╭─ TEKS SUMBER

Masjid Ini Tetap Kokoh Saat Tsunami Menerjang Tabuyung 2004 Silam

Masjid Ini Tetap Kokoh Saat Tsunami Menerjang Tabuyung 2004 Silam
Masjid Nurul Iman Tabuyung, Kabupaten Mandailing Natal, Sumut, tetap berdiri kokoh hingga sekarang. Masjid ini menjadi saksi bisu dahsyatnya tsunami A

HARIANRIAU.CO - Dibalik dahsyatnya gempa ataupun peristiwa tsunami, selalu ada keajaiban yang sulit diterima akal. Namun, itulah kebesaran Allah yang apabila Dia berkehendak, apapun bisa terjadi.

╰─
╭─ BARIS DATA

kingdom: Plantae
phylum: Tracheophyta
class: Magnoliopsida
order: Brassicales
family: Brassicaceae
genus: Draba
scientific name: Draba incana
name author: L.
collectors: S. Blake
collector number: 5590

╰─

RINCIAN SOAL
Bagaimana bunyi teks tentang Masjid Nurul Iman, seluruhnya dari "HARIANRIAU.CO - Dibalik" ke bawah sampai "apapun bisa terjadi.", jika "keajaiban" diganti dengan "mukjizat"?

JAWABAN BENAR
HARIANRIAU.CO - Dibalik dahsyatnya gempa ataupun peristiwa tsunami, selalu ada mukjizat yang sulit diterima akal. Namun, itulah kebesaran Allah yang apabila Dia berkehendak, apapun bisa terjadi.